▶ TESTO FORNITO
Fourth Industrial Revolution: opportunità e sfide di una nuova era

di Daniele Bucello – Action Institute

 

Grazie agli sforzi congiunti di Stati membri e Commissione, il nuovo eGovernment Action Plan europeo riguardante il quinquennio 2016-2020 mira a modernizzare la pubblica amministrazione, ad agevolare il mercato digitale interno e ad impegnarsi con i cittadini e con le imprese per fornire servizi pubblici di alta qualità. Action Institute intende focalizzarsi sul tema della rivoluzione digitale esaminando anche le sfide e le criticità socio-economiche in prospettiva a livello globale.

 

“Non è la prossima rivoluzione tecnologica: è già qui”. Così sostiene il professor Klaus Schwab, ingegnere ed economista tedesco fondatore del World Economic Forum. Ma cosa si intende con tale espressione? Il concetto di rivoluzione indica sempre un qualcosa di rapido, repentino, quasi violento. Se le prime tre rivoluzioni industriali passate alla storia si sono basate rispettivamente su acqua e vapore per meccanizzare la produzione, sulla potenza elettrica per creare quella di massa e su elettronica e tecnologia dell’informazione per automatizzare la produzione stessa, la quarta, cominciata nel secolo scorso, è caratterizzata da un nuovo elemento ormai sempre più onnipresente: il digitale. Le ragioni per cui l’avvento di tale tecnologia viene considerato una nuova rivoluzione industriale a sé stante, e non il prolungamento della terza, sono la velocità, la portata e l’impatto dei sistemi sull’economia e sulla società.

Rispetto ai grandi mutamenti passati, infatti, questo si sta manifestando a velocità esponenziale anziché lineare, stravolgendo sempre più quasi tutti i settori produttivi in ogni paese. Fenomeni come “Internet of Things” e “Big Data” rendono sempre più diffusa la comunicazione e l’interazione reciproca tra macchine, prodotti e persone e l’analisi in tempo reale di grandi quantità di informazioni. Secondo alcuni dati, se nel 2012 il numero di device connessi alla rete in tutto il mondo era di 8,7 miliardi, attualmente risulta di 22,9 miliardi e nel 2020 raggiungerà i 50,1 miliardi. Esempi di nuove tecnologie digitali che sfruttano l’automazione e che saranno sempre più adottate da produttori e consumatori possono considerarsi la stampa 3D, i veicoli autoguidati, le biotecnologie, l’informatica quantistica ed i droni.

▶ COSA FARE
Rispondi alle seguenti domande sul testo dedicato alla quarta rivoluzione industriale:
(a) Quale quinquennio riguarda il nuovo eGovernment Action Plan europeo?
(b) Quale organizzazione ha fondato il professor Klaus Schwab?
(c) Quanti device erano connessi alla rete in tutto il mondo nel 2012?
Le righe che vengono dopo sono materiale a sé, separato dal testo.

▶ VOCI FORNITE
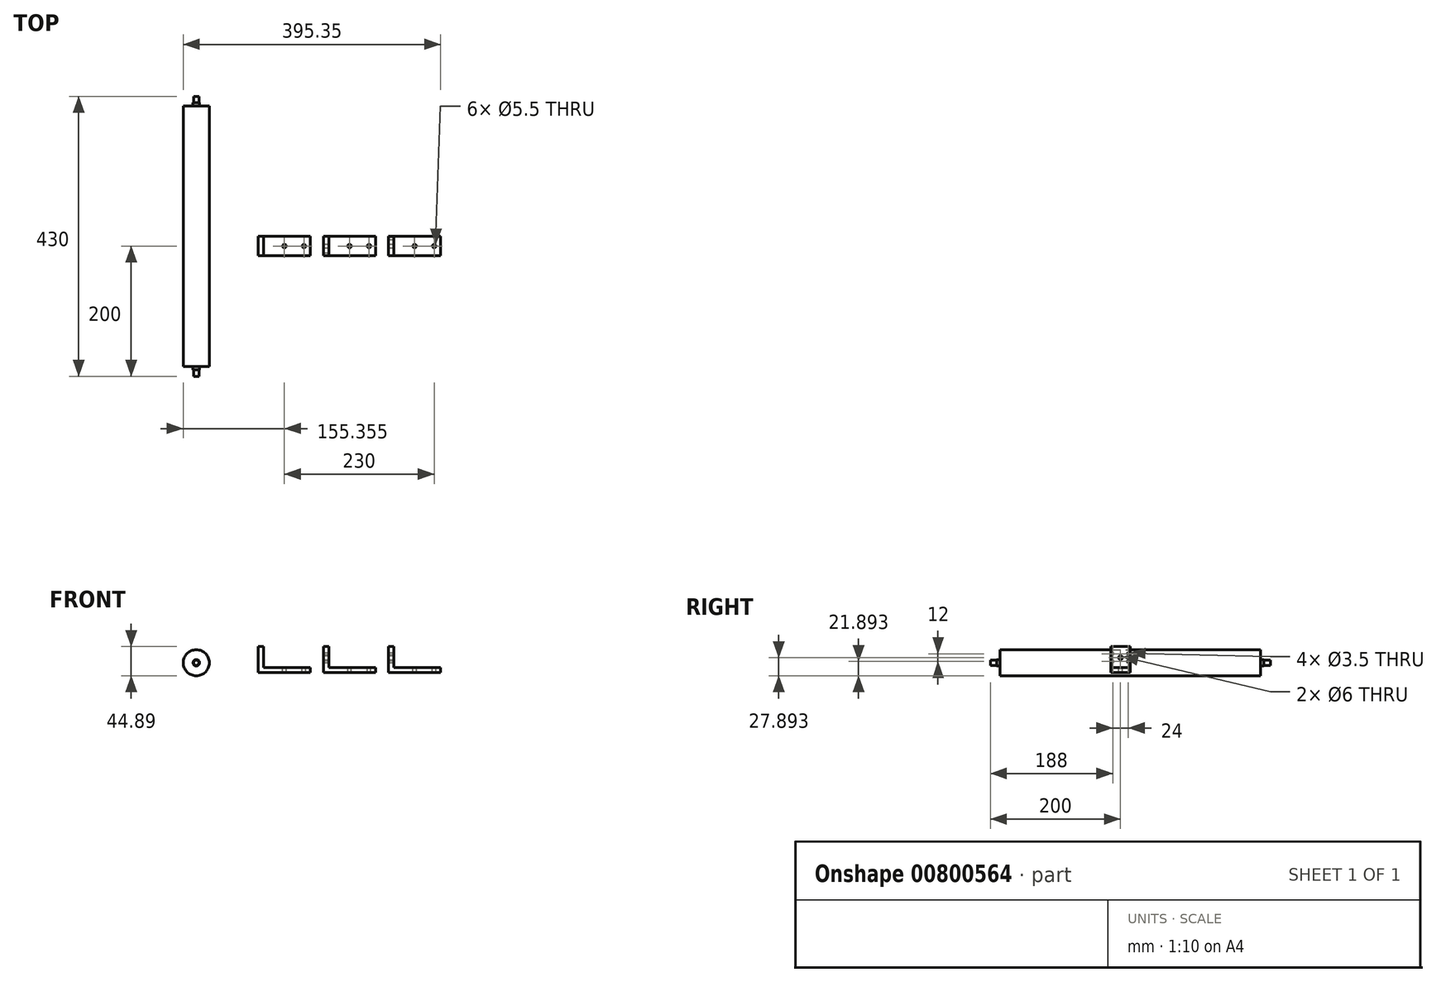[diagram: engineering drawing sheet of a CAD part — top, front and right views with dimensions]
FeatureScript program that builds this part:
annotation { "Feature Type Name" : "Feature", "Feature Type Description" : "" }
export const myFeature = defineFeature(function(context is Context, id is Id, definition is map)
    precondition{}
    {
        {
            var Q0;
            Q0=qCreatedBy(makeId("Front.planeOp"),FACE);
            var sketch = newSketch(context, id + "F0", { "sketchPlane" : qUnion([Q0])});
            skCircle(sketch, "E0", {"center": v(0, 0) * mm, "radius": 4 * mm});
            skSolve(sketch);
        }
        {
            var Q0;
            Q0 = qSketchRegion(id + "F0", true);
            extrude(context, id + "F1", {"entities" : qUnion([Q0]), "endBound" : BoundingType.SYMMETRIC, "depth" : 430 * mm, "offsetDistance" : 25 * mm});
        }
        {
            var Q0;
            Q0=qCreatedBy(makeId("Front.planeOp"),FACE);
            var sketch = newSketch(context, id + "F2", { "sketchPlane" : qUnion([Q0])});
            skCircle(sketch, "E1", {"center": v(0, 0) * mm, "radius": 5 * mm});
            skSolve(sketch);
        }
        {
            var Q0;
            Q0 = qSketchRegion(id + "F2", true);
            extrude(context, id + "F3", {"entities" : qUnion([Q0]), "operationType" : NewBodyOperationType.ADD, "endBound" : BoundingType.SYMMETRIC, "depth" : 410 * mm, "offsetDistance" : 25 * mm});
        }
        {
            var Q0;
            Q0=qCreatedBy(makeId("Front.planeOp"),FACE);
            var sketch = newSketch(context, id + "F4", { "sketchPlane" : qUnion([Q0])});
            skCircle(sketch, "E2", {"center": v(0, 0) * mm, "radius": 20 * mm});
            skSolve(sketch);
        }
        {
            var Q0;
            Q0 = qSketchRegion(id + "F4", true);
            extrude(context, id + "F5", {"entities" : qUnion([Q0]), "operationType" : NewBodyOperationType.ADD, "endBound" : BoundingType.SYMMETRIC, "depth" : 400 * mm, "offsetDistance" : 25 * mm});
        }
        {
            var Q0;
            Q0=qCreatedBy(makeId("Front.planeOp"),FACE);
            var sketch = newSketch(context, id + "F6", { "sketchPlane" : qUnion([Q0])});
            skLineSegment(sketch, "E3", {"start": v(95.35, 24.9) * mm, "end": v(95.35, -15.1) * mm});
            skLineSegment(sketch, "E4", {"start": v(95.35, -15.1) * mm, "end": v(175.35, -15.1) * mm});
            skLineSegment(sketch, "E5", {"start": v(175.35, -15.1) * mm, "end": v(175.35, -7.1) * mm});
            skLineSegment(sketch, "E6", {"start": v(175.35, -7.1) * mm, "end": v(103.35, -7.1) * mm});
            skLineSegment(sketch, "E7", {"start": v(103.35, -7.1) * mm, "end": v(103.35, 24.9) * mm});
            skLineSegment(sketch, "E8", {"start": v(103.35, 24.9) * mm, "end": v(95.35, 24.9) * mm});
            skSolve(sketch);
        }
        {
            var Q0;
            Q0 = qSketchRegion(id + "F6", true);
            extrude(context, id + "F7", {"entities" : qUnion([Q0]), "depth" : 30 * mm, "offsetDistance" : 25 * mm});
        }
        {
            var Q0;
            Q0=makeQuery(id+"F7.opExtrude","SWEPT_FACE",FACE,{"disambiguationData":[OSD([sQuery(id+"F6.wireOp",EDGE,"E6")])]});
            var sketch = newSketch(context, id + "F8", { "sketchPlane" : qUnion([Q0])});
            skCircle(sketch, "E9", {"center": v(135.35, -15) * mm, "radius": 2.75 * mm});
            skCircle(sketch, "E10", {"center": v(165.35, -15) * mm, "radius": 2.75 * mm});
            skLineSegment(sketch, "E11", {"start": v(175.35, -15) * mm, "end": v(103.35, -15) * mm, "construction": true});
            skSolve(sketch);
        }
        {
            var Q0;
            Q0 = qSketchRegion(id + "F8", true);
            extrude(context, id + "F9", {"entities" : qUnion([Q0]), "operationType" : NewBodyOperationType.REMOVE, "endBound" : BoundingType.THROUGH_ALL, "oppositeDirection" : true, "depth" : 25 * mm, "offsetDistance" : 25 * mm});
        }
        {
            var Q0;
            Q0=makeQuery(id+"F7.opExtrude","SWEPT_FACE",FACE,{"disambiguationData":[OSD([sQuery(id+"F6.wireOp",EDGE,"E7")])]});
            var sketch = newSketch(context, id + "F10", { "sketchPlane" : qUnion([Q0])});
            skCircle(sketch, "E12", {"center": v(-15, 15.64) * mm, "radius": 1.75 * mm});
            skLineSegment(sketch, "E13", {"start": v(-15, 24.9) * mm, "end": v(-15, -7.1) * mm, "construction": true});
            skLineSegment(sketch, "E14", {"start": v(-18.74, 7.9) * mm, "end": v(-10.32, 7.9) * mm, "construction": true});
            skCircle(sketch, "E15.MirrorC", {"center": v(-15, 0.14) * mm, "radius": 1.75 * mm});
            skSolve(sketch);
        }
        {
            var Q0;
            Q0=makeQuery(id+"F7.opExtrude","SWEPT_BODY",BODY,{"disambiguationData":[OSD([sQuery(id+"F6.wireOp",EDGE,"E3"),sQuery(id+"F6.wireOp",EDGE,"E4"),sQuery(id+"F6.wireOp",EDGE,"E5"),sQuery(id+"F6.wireOp",EDGE,"E6"),sQuery(id+"F6.wireOp",EDGE,"E7"),sQuery(id+"F6.wireOp",EDGE,"E8")])]});
            transform(context, id + "F11", {"entities" : qUnion([Q0]), "transformType" : TransformType.TRANSLATION_3D, "dx" : 100 * mm, "dy" : 0 * mm, "dz" : 0 * mm, "makeCopy" : true});
        }
        {
            var Q0;
            Q0=makeQuery(id+"F11.opPattern","COPY",BODY,{"derivedFrom":makeQuery(id+"F7.opExtrude","SWEPT_BODY",BODY,{"disambiguationData":[OSD([sQuery(id+"F6.wireOp",EDGE,"E3"),sQuery(id+"F6.wireOp",EDGE,"E4"),sQuery(id+"F6.wireOp",EDGE,"E5"),sQuery(id+"F6.wireOp",EDGE,"E6"),sQuery(id+"F6.wireOp",EDGE,"E7"),sQuery(id+"F6.wireOp",EDGE,"E8")])]}),"instanceName":"1"});
            transform(context, id + "F12", {"entities" : qUnion([Q0]), "transformType" : TransformType.TRANSLATION_3D, "dx" : 100 * mm, "dy" : 0 * mm, "dz" : 0 * mm, "makeCopy" : true});
        }
        {
            var Q0;
            Q0=makeQuery(id+"F11.opPattern","COPY",FACE,{"derivedFrom":makeQuery(id+"F7.opExtrude","SWEPT_FACE",FACE,{"disambiguationData":[OSD([sQuery(id+"F6.wireOp",EDGE,"E7")])]}),"instanceName":"1"});
            var sketch = newSketch(context, id + "F13", { "sketchPlane" : qUnion([Q0])});
            skLineSegment(sketch, "E16", {"start": v(-27, 24.9) * mm, "end": v(-27, -7.1) * mm, "construction": true});
            skCircle(sketch, "E17", {"center": v(-27, 13.9) * mm, "radius": 1.75 * mm});
            skLineSegment(sketch, "E18", {"start": v(-28.1, 7.9) * mm, "end": v(-25.18, 7.9) * mm, "construction": true});
            skCircle(sketch, "E19.MirrorC", {"center": v(-27, 1.9) * mm, "radius": 1.75 * mm});
            skCircle(sketch, "E20", {"center": v(-15, 7.9) * mm, "radius": 3 * mm});
            skLineSegment(sketch, "E21", {"start": v(-15, 24.9) * mm, "end": v(-15, -7.1) * mm, "construction": true});
            skSolve(sketch);
        }
        {
            var Q0;
            Q0 = qSketchRegion(id + "F13", true);
            extrude(context, id + "F14", {"entities" : qUnion([Q0]), "operationType" : NewBodyOperationType.REMOVE, "oppositeDirection" : true, "depth" : 8 * mm, "offsetDistance" : 25 * mm});
        }
        {
            var Q0;
            Q0=makeQuery(id+"F12.opPattern","COPY",FACE,{"derivedFrom":makeQuery(id+"F11.opPattern","COPY",FACE,{"derivedFrom":makeQuery(id+"F7.opExtrude","SWEPT_FACE",FACE,{"disambiguationData":[OSD([sQuery(id+"F6.wireOp",EDGE,"E7")])]}),"instanceName":"1"}),"instanceName":"1"});
            var sketch = newSketch(context, id + "F15", { "sketchPlane" : qUnion([Q0])});
            skLineSegment(sketch, "E22", {"start": v(-3, 24.9) * mm, "end": v(-3, -7.1) * mm, "construction": true});
            skCircle(sketch, "E23", {"center": v(-3, 13.9) * mm, "radius": 1.75 * mm});
            skLineSegment(sketch, "E24", {"start": v(-4.51, 7.9) * mm, "end": v(3.42, 7.9) * mm, "construction": true});
            skCircle(sketch, "E25.MirrorC", {"center": v(-3, 1.9) * mm, "radius": 1.75 * mm});
            skLineSegment(sketch, "E26", {"start": v(-15, 24.9) * mm, "end": v(-15, -7.1) * mm, "construction": true});
            skCircle(sketch, "E27", {"center": v(-15, 7.9) * mm, "radius": 3 * mm});
            skSolve(sketch);
        }
        {
            var Q0;
            Q0 = qSketchRegion(id + "F15", true);
            extrude(context, id + "F16", {"entities" : qUnion([Q0]), "operationType" : NewBodyOperationType.REMOVE, "oppositeDirection" : true, "depth" : 8 * mm, "offsetDistance" : 25 * mm});
        }
    });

▶ RISULTATO OTTENUTO
(a) Il quinquennio 2016-2020.
(b) Il World Economic Forum.
(c) 8,7 miliardi.